A numerical study on temperature destratification induced by bubble plumes in idealized reservoirs

TL;DR

This study develops and validates a comprehensive 3D numerical model to analyze how bubble plumes induce temperature destratification in reservoirs, providing insights into optimal aeration strategies for water quality improvement.

Contribution

The paper introduces a validated three-dimensional numerical model that captures the physical processes of bubble-induced destratification, including effects of turbulence, temperature, and gas concentration.

Findings

Validated the numerical model against experimental data.

Identified optimal aeration rates for effective destratification.
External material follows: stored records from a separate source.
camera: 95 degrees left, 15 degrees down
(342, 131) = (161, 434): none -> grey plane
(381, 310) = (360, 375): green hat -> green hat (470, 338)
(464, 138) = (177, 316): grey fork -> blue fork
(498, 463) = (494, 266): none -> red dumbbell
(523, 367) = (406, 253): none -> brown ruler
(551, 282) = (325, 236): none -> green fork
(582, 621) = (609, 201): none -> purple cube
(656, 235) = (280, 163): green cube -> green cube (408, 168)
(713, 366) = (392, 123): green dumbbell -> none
Analyzed the impact of aeration location and bubble plume dynamics.

Abstract

An in-house numerical model has been developed to study the temperature destratification induced by bubble plumes in reservoirs. The mean flow of the mixed fluid phase is solved using the Reynolds-Averaged Navier-Stokes Equations, while the bubble phase is calculated by employing the advection-diffusion equation of air concentration. The change of water temperature is tracked by solving the energy equation. The two-equation turbulence model, considering the effect of bubble buoyancy and the change of temperature, is adopted to model the turbulent dissipation in two-phase fluid. To validate the accuracy of the numerical model, the numerical results are compared with available experimental data. In addition, the destratification of temperature-layered water in a tank by bubble plumes is simulated by the numerical model, which is also validated by experimental data and the numerical results of another model. This three-dimensional model can reflect various physical quantities in the entire computed filed, such as thermal structure, gas concentration distribution, velocity distribution and turbulence intensity. Furthermore, by utilizing the validated model, a series of factors on reservoir destratification, including the aeration rate and the aeration location are analyzed and discussed in this study. A non-dimensional number Nt is introduced to determine the optimal aeration rate of the fasted destratification. The extent to which bubble plumes can affect the destratification is also simulated and discussed. Meanwhile, the mechanism of destratification in a large water area is described in detail. Suggestions on how to apply bubble plumes to improve the water quality of a reservoir are given.